If the tables do not exist, the script will use the value of environment variables CYCLOTIS_PROPS_TYPE or CYCLOTIS_CONTEXT_TYPE, 
or I<text> if the variables are not defined. Note that once the tables exist, environment variables are never used again.

You have also the possibility to add one of the two above parameters :

=over 1

=item props=(json|hstore|text)     

Use another type for properties. Possible values are:

=over 2

=item text (default)

Properties are stored in a TEXT column. Format is similar to URL. This format preserves order and supports multiple properties.

=item hstore

Uses Postgresql's type HSTORE. Loads the extension in the database, it not yet existing. 
This binary format has better performances than pure text, but does not preserve order, and does support only one value per property.

=item json

Uses Postgresql's tpe JSON. Requires Postgresql 9.2 or more.
This format preserves order and supports multiple properties (this is non-strict JSON value). 
It is a text format, but more readable than the first type.

=back

=item tool_info=(json|hstore|text|null)

Adds a column which will contain data specific to CAT clients.
Format is the same as for properties, except that default value is null, meaning that we do not want to create this column at all.
—————
# What to do:
A. List every value that the script documentation allows for the tool_info parameter.
B. Please condense the paragraph of the script documentation that begins "If the tables do not exist" into a single shorter sentence, keeping its main facts.
C. Write a continuation of the script documentation starting right after its final sentence.

# Given entries:
—————
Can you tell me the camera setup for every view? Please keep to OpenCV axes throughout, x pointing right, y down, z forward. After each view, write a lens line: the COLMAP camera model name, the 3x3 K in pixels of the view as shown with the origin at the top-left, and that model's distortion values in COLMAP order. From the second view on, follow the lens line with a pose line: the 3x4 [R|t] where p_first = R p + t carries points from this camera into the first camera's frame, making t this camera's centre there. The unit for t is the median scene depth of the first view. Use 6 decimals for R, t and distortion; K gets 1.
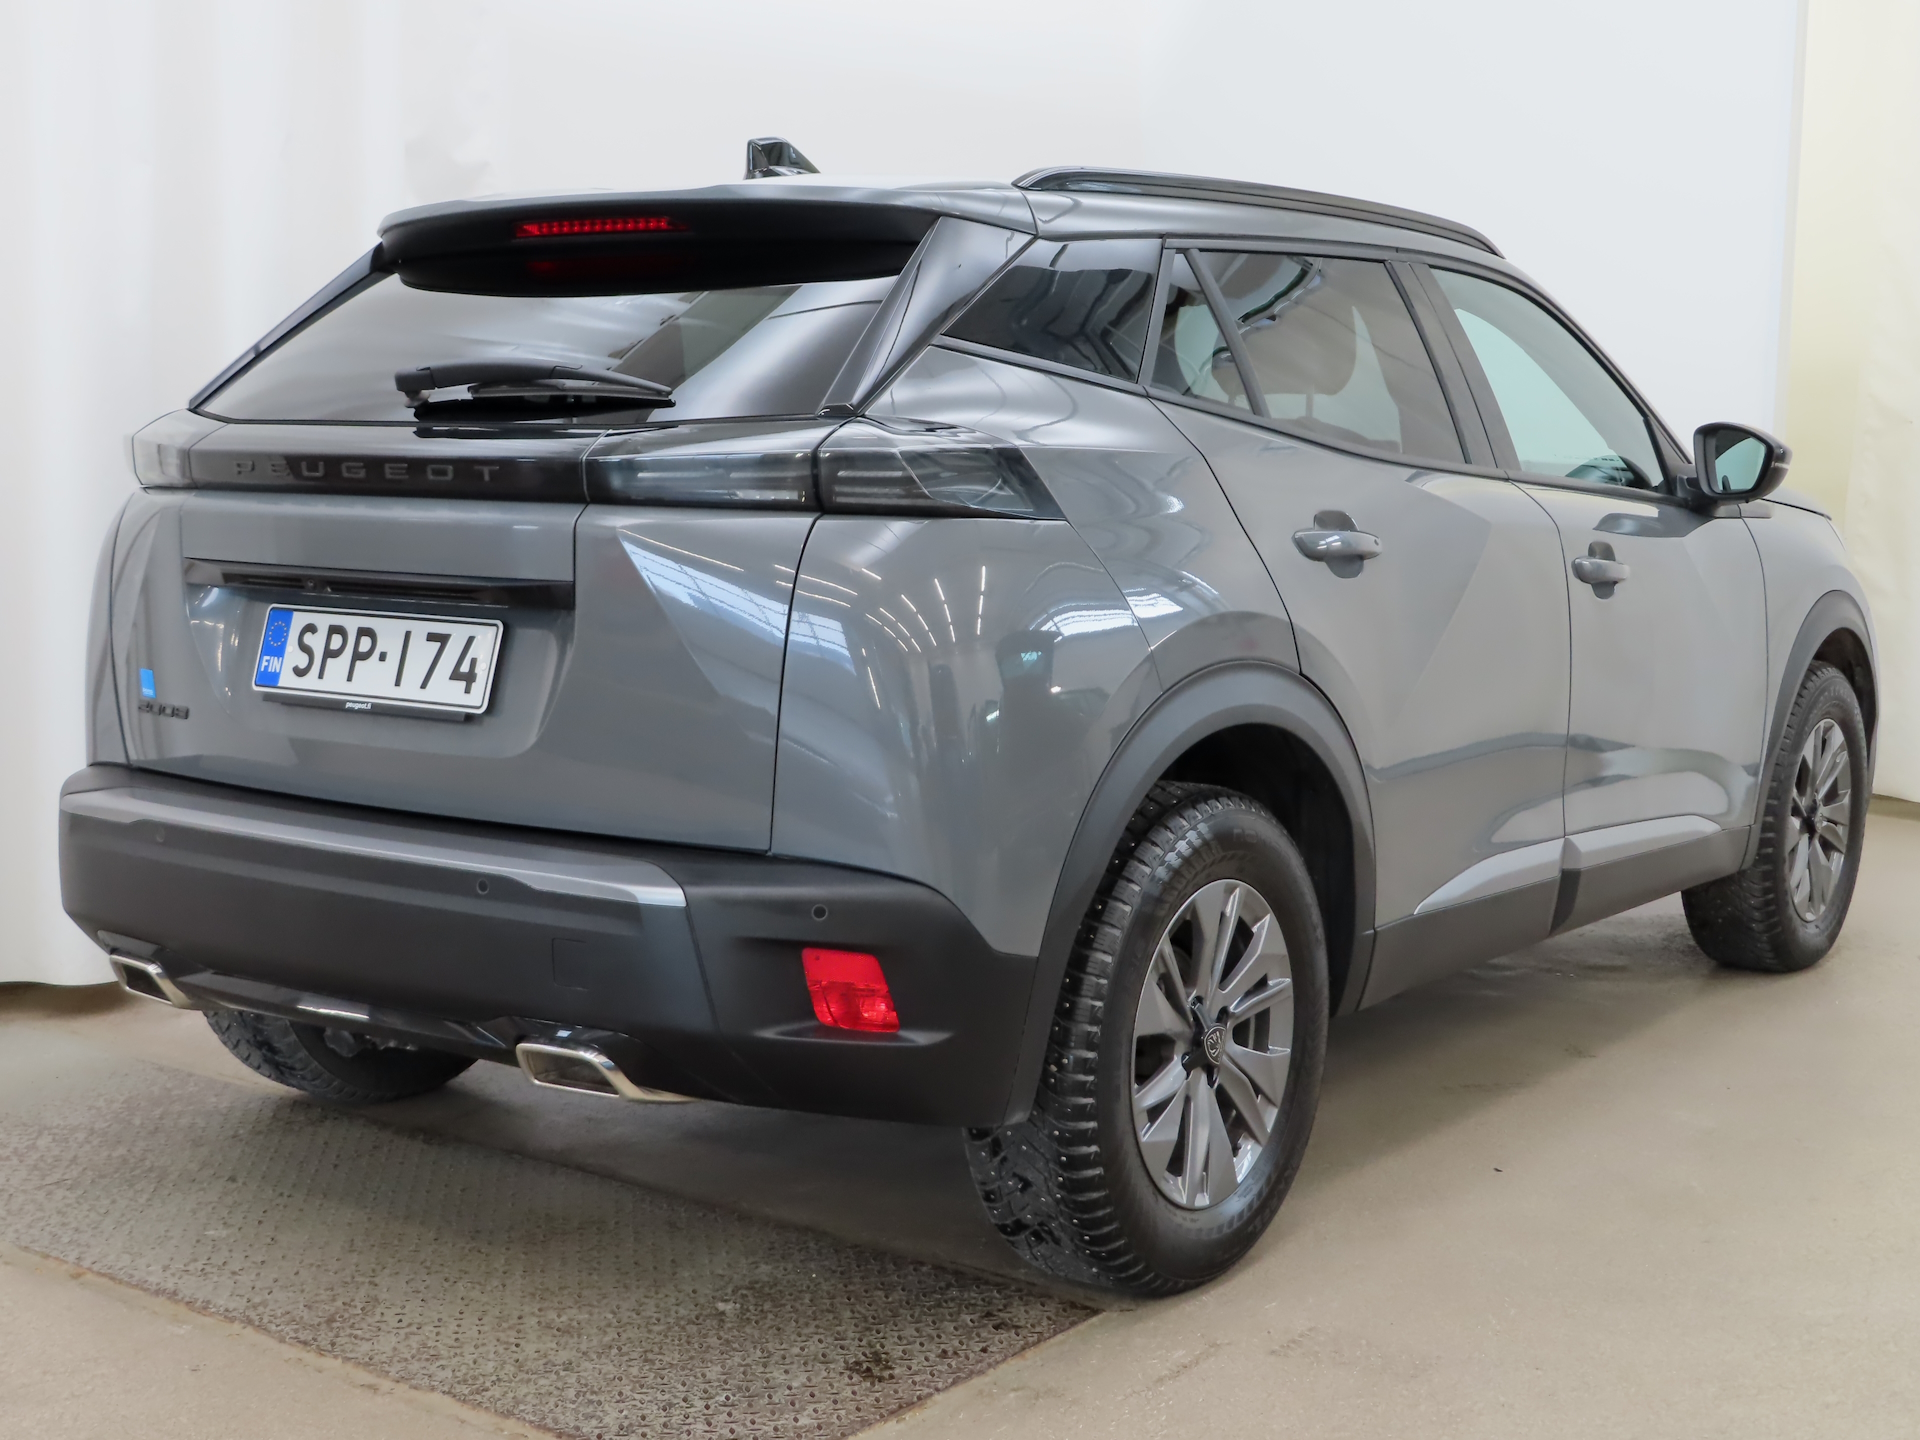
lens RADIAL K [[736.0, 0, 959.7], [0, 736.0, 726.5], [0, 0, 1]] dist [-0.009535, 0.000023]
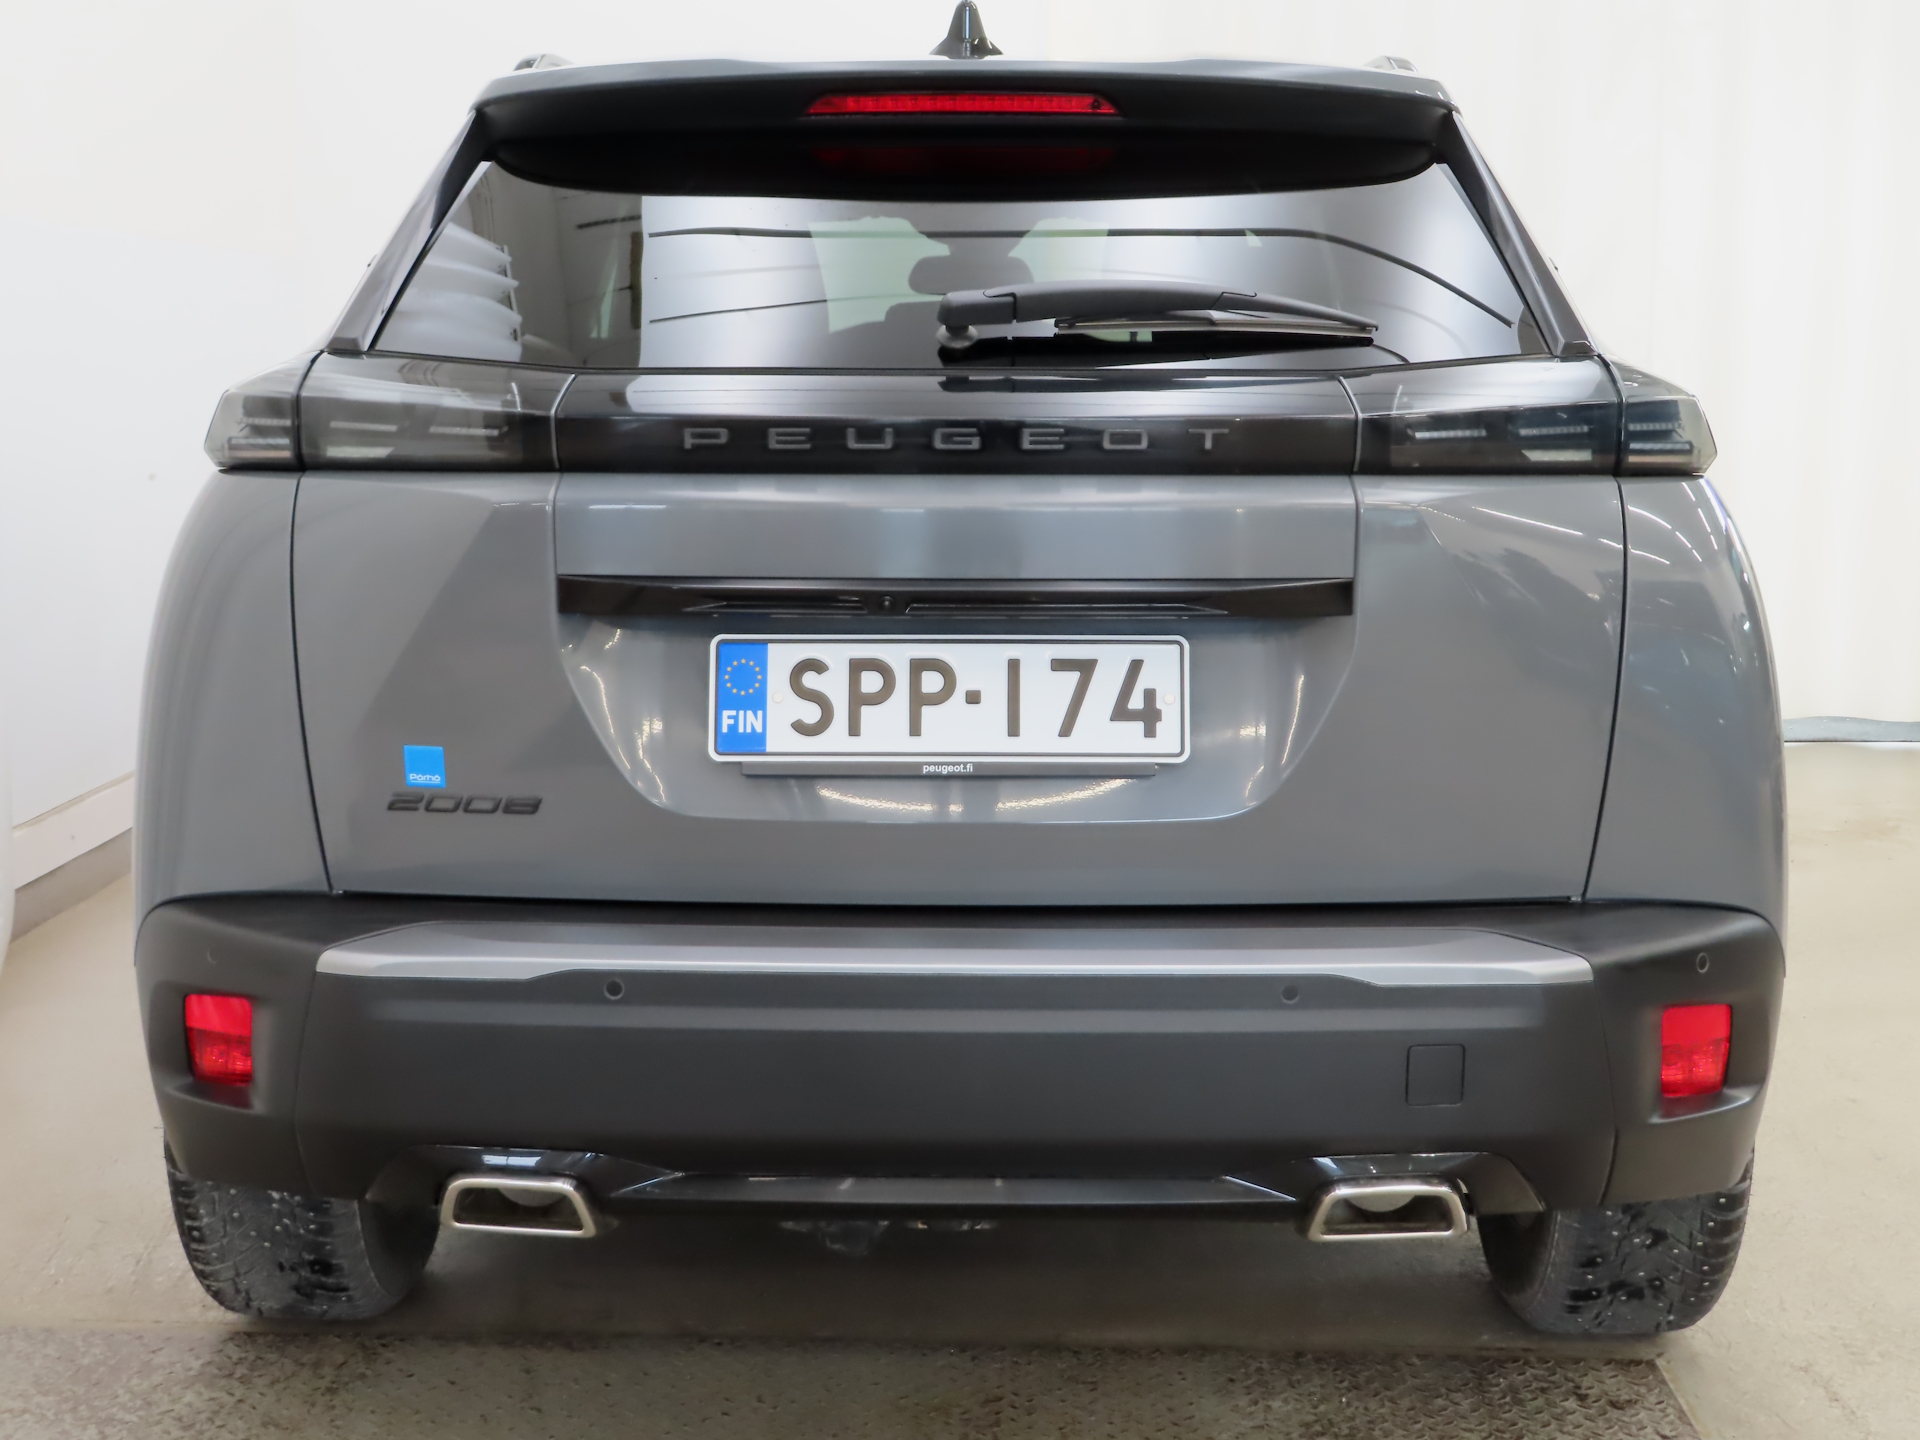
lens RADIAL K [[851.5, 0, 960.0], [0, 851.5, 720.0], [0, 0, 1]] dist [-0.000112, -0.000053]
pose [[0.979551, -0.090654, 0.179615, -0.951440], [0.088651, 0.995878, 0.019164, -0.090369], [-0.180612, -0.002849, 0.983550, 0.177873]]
—————
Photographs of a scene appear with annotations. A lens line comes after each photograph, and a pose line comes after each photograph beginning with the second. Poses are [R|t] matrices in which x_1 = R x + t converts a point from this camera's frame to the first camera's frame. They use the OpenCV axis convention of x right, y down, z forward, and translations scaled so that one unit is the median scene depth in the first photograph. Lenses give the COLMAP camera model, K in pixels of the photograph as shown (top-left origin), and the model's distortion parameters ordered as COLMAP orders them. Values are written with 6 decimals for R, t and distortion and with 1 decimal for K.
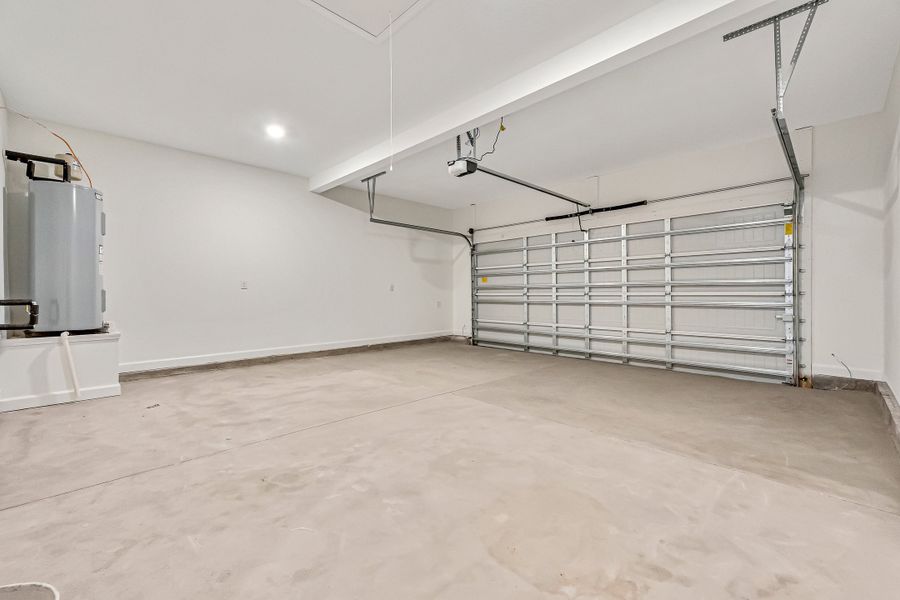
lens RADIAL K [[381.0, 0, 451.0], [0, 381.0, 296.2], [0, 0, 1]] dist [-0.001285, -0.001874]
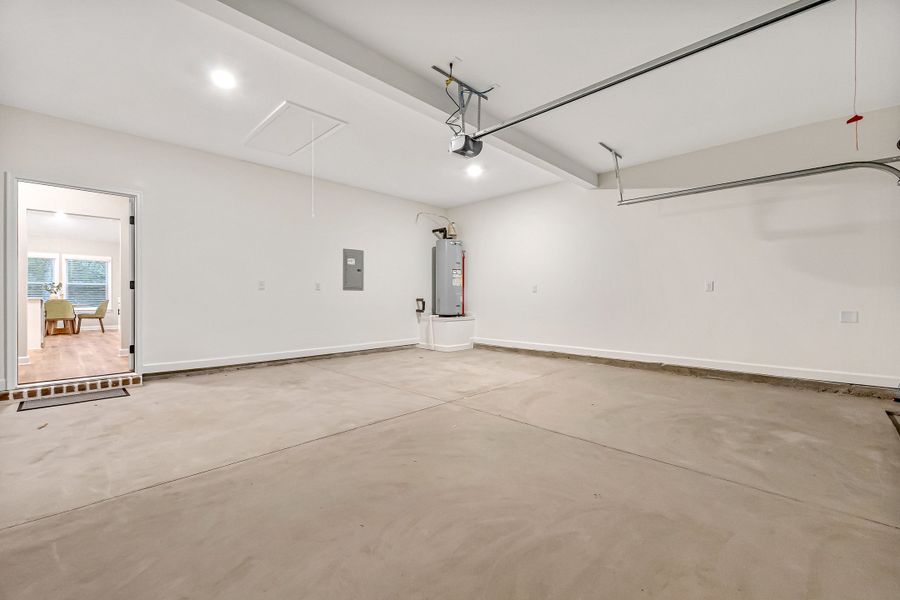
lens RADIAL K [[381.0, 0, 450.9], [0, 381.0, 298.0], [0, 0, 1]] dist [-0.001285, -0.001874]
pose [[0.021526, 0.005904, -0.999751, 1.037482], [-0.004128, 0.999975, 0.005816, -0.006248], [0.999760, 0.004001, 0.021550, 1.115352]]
—————
# Exercise responses:
A. json, hstore, text, null

B. When the tables are missing, the script takes the type from the CYCLOTIS_PROPS_TYPE or CYCLOTIS_CONTEXT_TYPE environment variable, or uses text if neither is defined; once the tables exist, these variables are no longer consulted.

C.
=item context=(text|char\d|varchar\d|int)  

Type for the context field.

For context, you can use "char" or "varchar", with a number of characters. Be sure your client uses the correct size.

You can also use an int, in which case the context will be reduced to its Java hash code.

Structured types (json or hstore) are not usable because Postgresql does not implement "=" operator for them.

=back

In this case, if the standard tables already exist, and if almost one column type does not match parameters,
new tables with names suffixed by the first letter of type names will be created.

You can also specify source and target languages, which will be stored in meta_info table.

=cut
if ($command =~ /create\W?table/) { 
	$mode .= '::TableCreator'; eval "require $mode";
	my $TableCreator = bless { dbh => $dbh, dbiSpec => $dbiSpec }, $mode;
	$TableCreator->loadTables($0 =~ m!/! ? substr($0, 0, rindex($0,'/')) : '.', $dbh);
	$TableCreator->doCreate_table(@ARGV, "owner=$owner"); $dbh->disconnect; exit; 
}

=head3 perl dbcreator.pl create-rule [database] [table] [keyfield] [action] [props|note=...]+

Creates a rule associated to the given table, saying in which situation we consider a segment as duplicate
which should be treated as an update (instead of an insertion).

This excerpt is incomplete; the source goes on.